Конечно, Усатов учил и тому, чему вообще учат профессора пения. Он говорил нам эти знаменитыя в классах пения мистическая слова: «опирайте на грудь», «не делайте ключичнаго дыхания», «упирайте в зубы», «голос давайте в маску». То есть, учил техническому господству над голосовым инструментом. Звук должен умело и компактно опираться на дыхание, как смычок должен умело и компактно прикасаться к струне, скажем, виолончели, и по ней свободно двигаться. Точно так же, как смычок, задевая струну, не всегда порождает только один протяжный звук, а благодаря необыкновенной своей подвижности на всех четырех струнахь инструмента вызывает и подвижные звуки, — точно так же и голос, соприкасаясь с умелым дыханием, должен уметь рождать разнообразные звуки в легком движении. Нота, выходящая из под смычка или из под пальца музыканта, будет ли она протяжной или подвижной, должна быть каждая слышна в одинаковой степени. И это же непременно обязательно для нот человеческаго голоса. Так что, уметь «опирать на грудь», «держать голос в маске» и т. п. значит уметь правильно водить смычком по струне — дыханием по голосовым связкам, и это, конечно, необходимо. Но не одной только технике кантиленнаго пения учил Усатов, и этим именно он так выгодно отличался от большинства тогдашних да и нынешних учителей пения.
Ведь, все это очень хорошо — «держать голос в маске», «упирать в зубы» и т. п., но как овладеть этим грудным, ключичным или животным дыханием — диафрагмой, чтобы уметь звуком изобразить ту или другую музыкальную ситуацию, настроение того или другого персонажа, дать правдивую для даннаго чувства интонацию? Я разумею интонацию не музыкальную, т. е., держание такой то ноты, а окраску голоса, который, ведь, даже в простых разговорах приобретает различные цвета. Человек не может сказать одинаково окрашенным голосом: «я тебя люблю» и «я тебя ненавижу». Будет непременно особая в каждом случае интонация, т. е. та краска, о которой я говорю. Значит, техника, школа кантиленнаго пения и само это кантиленное пение еще не все, что настоящему певцу-артисту нужно. Усатов наглядно обяснял это на примерах.

ЧТО НУЖНО СДЕЛАТЬ → Продолжите фрагмент об уроках пения у Усатова, начав сразу после его последнего предложения. Данные к этому заданию никакого отношения не имеют.

ПРЕДОСТАВЛЕННЫЕ ДАННЫЕ →
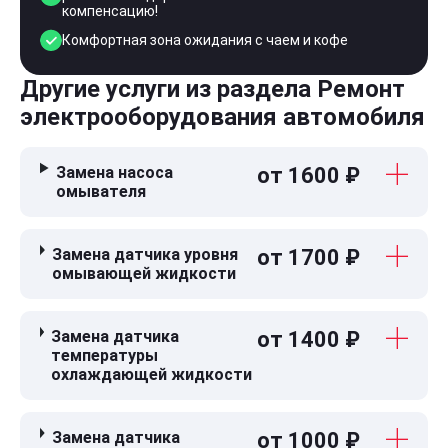
компенсацию!
Комфортная зона ожидания с чаем и кофе
Другие услуги из раздела Ремонт
электрооборудования автомобиля
Замена насоса
от 1600 ₽
омывателя
Замена датчика уровня
от 1700 ₽
омывающей жидкости
Замена датчика
от 1400 ₽
температуры
охлаждающей жидкости
Замена датчика
от 1000 ₽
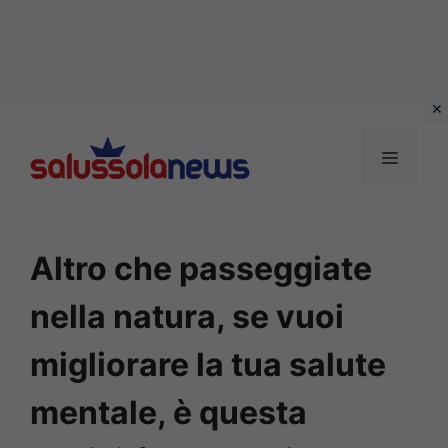
Vai
al
MENU
contenuto
Altro che passeggiate
nella natura, se vuoi
migliorare la tua salute
mentale, è questa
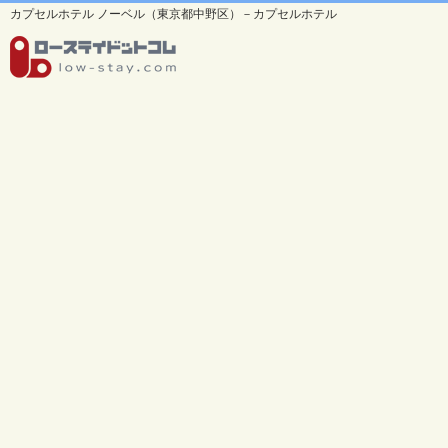
カプセルホテル ノーベル（東京都中野区）－カプセルホテル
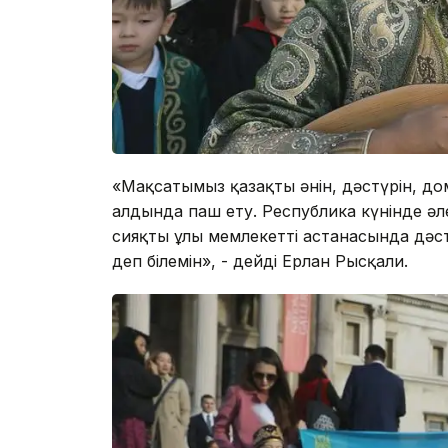
«Мақсатымыз қазақтың әнін, дәстүрін, д
алдында паш ету. Республика күнінде ә
сияқты ұлы мемлекеттің астанасында дәстү
деп білемін», - дейді Ерлан Рысқали.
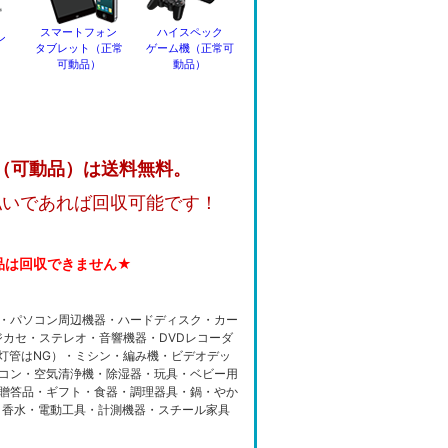
スマートフォン
ハイスペック
ン
タブレット（正常
ゲーム機（正常可
可動品）
動品）
（可動品）は送料無料。
払いであれば回収可能です！
品は回収できません★
・パソコン周辺機器・ハードディスク・カー
カセ・ステレオ・音響機器・DVDレコーダ
光灯管はNG）・ミシン・編み機・ビデオデッ
コン・空気清浄機・除湿器・玩具・ベビー用
贈答品・ギフト・食器・調理器具・鍋・やか
・香水・電動工具・計測機器・スチール家具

ОТВЕТ НИЖЕ →
Собрав нас, своих учеников, Усатов садился за фортепиано и, разыгрывая разныя пьесы, обяснял разницу между какой нибудь оперой итальянской школы и какой нибудь типичной русской оперой. Он, вероятно, не отрицал положительных сторон итальянской музыки, но говорил, что в ней преобладает легкая, общедоступная мелодичность. Это — говорил он — как будто написано для музыкально одаренной массы, которая, прослушав оперу и усвоив ее, будет в веселый или грустный час жизни напевать ея приятныя мелодии. Другое дело — музыка русская, например, Мусоргскаго. Она тоже не лишена мелодии, но мелодия эта совсем иного стиля. Она характеризует быт, выражает драму, говорит о любви и ненависти гораздо более вдумчиво и глубоко. Возьмите — говорил он — Риголетто. Прекрасная музыка, легкая, мелодичная и в то же время как будто характеризующая персонажи. Но характеристики все же остаются поверхностными, исключительно лирическими. (И он играл и пел нам Риголетто). — А теперь, господа, послушайте Мусоргскаго. Этот композитор музыкальными средствами психологически изображает каждаго из своих персонажей. Вот у Мусоргскаго в «Борисе Годунове» два голоса в хоре, две коротеньких, как будто незначительных, музы-кальных фразы. Один голос:
— Митюх, а Митюх, чаво орем?
Митюх отвечает:
— Вона — почем я знаю?
И в музыкальном изображении вы ясно и определенно видите физиономию этих двух парней. Вы видите: один из них резонер с красным носом, любящий выпить и имеющий сипловатый голос, а в другом вы чувствуете простака.
Усатов пел эти два голоса и затем говорил:
— Обратите внимание, как музыка может действовать на ваше воображение. Вы видите, как красноречиво и характерно может быть молчание, пауза.
К сожалению, не все ученики, слушавшие Усатова, понимали и чувствовали то, о чем Усатов говорит. Ни сами авторы, которых нам представляли в характерных образцах, ни их замечательный толкователь не могли двинуть воображение тифлисских учеников. Я думаю, что класс оставался равнодушен к показательным лекциям Усатова. Вероятно, и я, по молодости лет и недостатку образования, не много усваивал тогда из того, что с таким горячим убеждением говорил учитель. Но его учение западало мне глубоко в душу. Я, прежде всего, стал понимать, что мое увлечете уфимским искусством, как и то счастье, которое оно мне давало, были весьма легковесны. Я начал чувствовать, что настоящее искусство вещь очень трудная. И я вдруг сильно приуныл:
— Куда же мне с суконным рылом в калашный ряд, — думал я. — Где же мне? Чем это я такой артист? И кто сказал, что я артист? Это все я сам вы думал.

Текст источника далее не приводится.